Saturday, October 06, 2007

GM: Market Share Falling, But "Job Share" Rising?

The chart above is from the Level Field Institute's 2007 report, in which it says:

"Our car-by-car analysis also accounts for differences in market share. In other words, an automaker with 15% market share that employs 20% of U.S. autoworkers is overperforming on jobs, while an automaker with 15% market share that employs just 10% of autoworkers is underperforming."

That's a very interesting definition of "overperforming and underperforming on jobs," isn't it?

GM has a 23% market share and 29% of the autoworkers and is "overperforming on jobs?" That sounds a lot more like "ineffiency" to me. And Toyota has a 17% market share and 9% job share and is "underperforming on jobs?" That seems more like "efficiency" to me.

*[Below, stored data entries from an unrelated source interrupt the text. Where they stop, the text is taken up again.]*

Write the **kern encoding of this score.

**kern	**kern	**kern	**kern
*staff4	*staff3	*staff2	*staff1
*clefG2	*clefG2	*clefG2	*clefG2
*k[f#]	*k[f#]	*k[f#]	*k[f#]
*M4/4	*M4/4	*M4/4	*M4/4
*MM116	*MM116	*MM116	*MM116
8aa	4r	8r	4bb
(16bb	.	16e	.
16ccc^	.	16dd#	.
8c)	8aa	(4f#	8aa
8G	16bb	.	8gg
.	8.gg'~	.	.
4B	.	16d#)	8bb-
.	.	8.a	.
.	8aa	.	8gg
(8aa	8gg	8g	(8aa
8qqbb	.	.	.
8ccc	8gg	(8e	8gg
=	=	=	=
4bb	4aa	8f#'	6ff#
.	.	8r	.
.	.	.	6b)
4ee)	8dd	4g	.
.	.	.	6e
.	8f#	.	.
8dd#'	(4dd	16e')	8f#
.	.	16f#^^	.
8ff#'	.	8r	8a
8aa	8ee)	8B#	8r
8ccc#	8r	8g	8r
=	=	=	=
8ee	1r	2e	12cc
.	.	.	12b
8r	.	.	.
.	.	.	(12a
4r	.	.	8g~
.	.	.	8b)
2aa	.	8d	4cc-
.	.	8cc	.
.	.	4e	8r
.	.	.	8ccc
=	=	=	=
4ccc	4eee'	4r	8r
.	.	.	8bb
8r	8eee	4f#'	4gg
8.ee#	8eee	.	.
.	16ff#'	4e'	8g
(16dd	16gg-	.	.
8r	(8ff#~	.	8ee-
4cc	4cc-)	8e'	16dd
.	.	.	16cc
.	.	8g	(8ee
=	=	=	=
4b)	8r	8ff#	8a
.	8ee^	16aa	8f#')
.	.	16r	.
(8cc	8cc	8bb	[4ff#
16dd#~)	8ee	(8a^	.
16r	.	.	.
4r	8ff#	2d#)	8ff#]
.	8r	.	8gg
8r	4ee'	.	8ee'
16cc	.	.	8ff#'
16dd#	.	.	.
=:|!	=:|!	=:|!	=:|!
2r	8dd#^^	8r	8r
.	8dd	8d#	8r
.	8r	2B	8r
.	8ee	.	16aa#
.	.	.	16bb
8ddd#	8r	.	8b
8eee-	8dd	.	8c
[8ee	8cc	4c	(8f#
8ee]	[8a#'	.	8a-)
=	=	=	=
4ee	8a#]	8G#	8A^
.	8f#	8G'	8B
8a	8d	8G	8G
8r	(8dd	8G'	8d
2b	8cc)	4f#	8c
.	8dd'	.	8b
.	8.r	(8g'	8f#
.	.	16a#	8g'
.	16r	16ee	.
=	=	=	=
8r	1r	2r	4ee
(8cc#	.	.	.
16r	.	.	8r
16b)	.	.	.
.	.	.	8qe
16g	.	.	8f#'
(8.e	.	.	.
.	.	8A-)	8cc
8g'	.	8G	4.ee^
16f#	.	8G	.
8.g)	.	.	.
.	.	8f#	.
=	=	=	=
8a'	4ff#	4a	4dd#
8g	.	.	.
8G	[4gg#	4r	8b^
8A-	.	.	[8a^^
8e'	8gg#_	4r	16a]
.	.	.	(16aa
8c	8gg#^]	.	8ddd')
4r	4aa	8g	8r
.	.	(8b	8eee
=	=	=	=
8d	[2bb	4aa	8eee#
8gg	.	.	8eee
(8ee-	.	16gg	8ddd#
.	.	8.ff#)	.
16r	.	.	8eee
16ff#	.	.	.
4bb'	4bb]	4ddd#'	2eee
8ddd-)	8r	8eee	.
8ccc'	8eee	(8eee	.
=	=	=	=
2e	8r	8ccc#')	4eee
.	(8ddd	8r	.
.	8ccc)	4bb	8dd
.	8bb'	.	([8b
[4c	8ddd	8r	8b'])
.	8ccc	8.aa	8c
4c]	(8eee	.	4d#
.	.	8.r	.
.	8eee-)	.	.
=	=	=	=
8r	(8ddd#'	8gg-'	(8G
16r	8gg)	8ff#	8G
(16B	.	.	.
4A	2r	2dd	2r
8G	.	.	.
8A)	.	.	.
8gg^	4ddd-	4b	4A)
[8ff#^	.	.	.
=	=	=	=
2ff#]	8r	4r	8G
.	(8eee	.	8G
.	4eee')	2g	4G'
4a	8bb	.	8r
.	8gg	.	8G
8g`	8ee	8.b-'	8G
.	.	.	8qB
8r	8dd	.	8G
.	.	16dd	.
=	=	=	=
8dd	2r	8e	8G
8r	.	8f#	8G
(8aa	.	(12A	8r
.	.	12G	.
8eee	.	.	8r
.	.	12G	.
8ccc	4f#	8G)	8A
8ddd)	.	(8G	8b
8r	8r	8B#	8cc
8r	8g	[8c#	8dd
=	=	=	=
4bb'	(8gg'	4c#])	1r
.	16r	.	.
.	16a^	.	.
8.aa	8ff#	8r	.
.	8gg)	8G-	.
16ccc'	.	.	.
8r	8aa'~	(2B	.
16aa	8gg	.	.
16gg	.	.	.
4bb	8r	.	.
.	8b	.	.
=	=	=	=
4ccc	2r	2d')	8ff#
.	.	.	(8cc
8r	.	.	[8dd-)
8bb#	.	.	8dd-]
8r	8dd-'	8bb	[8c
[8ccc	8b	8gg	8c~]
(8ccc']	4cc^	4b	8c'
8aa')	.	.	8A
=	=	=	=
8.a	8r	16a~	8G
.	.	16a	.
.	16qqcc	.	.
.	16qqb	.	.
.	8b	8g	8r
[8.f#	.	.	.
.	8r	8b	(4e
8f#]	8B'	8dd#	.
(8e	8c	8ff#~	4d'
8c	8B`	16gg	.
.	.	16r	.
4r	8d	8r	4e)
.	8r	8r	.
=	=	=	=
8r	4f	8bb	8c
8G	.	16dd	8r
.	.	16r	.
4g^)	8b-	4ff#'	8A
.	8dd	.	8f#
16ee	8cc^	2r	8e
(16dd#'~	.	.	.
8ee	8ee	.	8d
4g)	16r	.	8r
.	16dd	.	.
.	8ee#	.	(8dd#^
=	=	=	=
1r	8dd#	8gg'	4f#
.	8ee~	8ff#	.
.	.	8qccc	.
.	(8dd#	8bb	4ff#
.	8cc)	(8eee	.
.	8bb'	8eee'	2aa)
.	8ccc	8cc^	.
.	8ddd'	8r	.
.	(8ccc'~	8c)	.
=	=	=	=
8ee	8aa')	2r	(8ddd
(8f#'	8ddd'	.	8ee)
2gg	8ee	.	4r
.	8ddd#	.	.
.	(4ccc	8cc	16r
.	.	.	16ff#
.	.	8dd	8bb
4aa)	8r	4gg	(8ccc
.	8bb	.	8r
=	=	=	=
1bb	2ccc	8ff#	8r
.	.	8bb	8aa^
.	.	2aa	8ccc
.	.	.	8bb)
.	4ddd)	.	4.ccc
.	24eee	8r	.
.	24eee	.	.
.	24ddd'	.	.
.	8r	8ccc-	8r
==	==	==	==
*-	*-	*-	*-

After all, corporations don't exist to create the maximum number of jobs, they exist to serve consumers and shareholders by producing output with the least number of employees.


At 10/07/2007 1:15 AM, Anonymous Anonymous said...

Where's Walt? He'll clarify this union-induced market disequilibrium for us.


At 10/07/2007 10:24 AM, Anonymous Anonymous said...

You have to consider the source and purpose of the article before you make a conclusion such as Professor Perry made. The perspective was spelled out clearly in the article, that is, for those who took time to read the article: “Level Field believes the most accurate way to test an automaker’s contribution to the U.S. economy is to examine the number of jobs that a company supports on a car-by-car basis.”

Although I am sure that taking a stockholder’s or an MBA’s approach would yield completely different results, I consider the article’s conclusion valid because it measured what it sought to measure.

As a GM stockholder I am not sure that I want to see more employees than necessary to do the job efficiently; however, GM employees have the means to purchase a GM product. Anyone familiar with Henry Ford knows that he created the $5-per-day wage to sell cars and not to benefit his employees. Is that really such a strange concept to “grow your own market”?

At 10/07/2007 9:33 PM, Anonymous Anonymous said...

This, perhaps, speaks more to the degree of automation than it does efficiency of employees.

At 10/08/2007 6:52 AM, Blogger holeydonut said...

I agree that the damn lies of statistics usually lends itself to abuse. I don't really know what Level Field is attempting to prove here; other than repeating the same tired appeal to the public that American jobs are lost when those crazy foreigners make inroads into the American Market.

Do everything you can to buy something you value less today so you can save some American Jobs in the future. So rather than identify a rational way to keep those jobs around, they simply want buyers to behave irrationally to support the USA.

We aren't living in the early 1900s where sweatshops persisted and American Workers were getting beat upside the head. I can imagine there is a genuine fear that that America will suffer a fallback to those evil times; except while so many Americans look backwards everyone else in the world evolves without looking back. $5 a day proved to be too little and the labor force fought to fix that. about $75 a hour for labor at Detroit Auto is at the other end of the spectrum and the free market is going to fix this situation as well.

There is an interesting example of a Rust-Belt company that staved of extinction and still competes with those crazy foreigners. Lincoln Electric operates with no Labor Union and does a piecework pay system. The group of talented and motivated workers that does their job efficiently gets the most money. But I'm guessing this type of job and working environment is bad for Americans as well.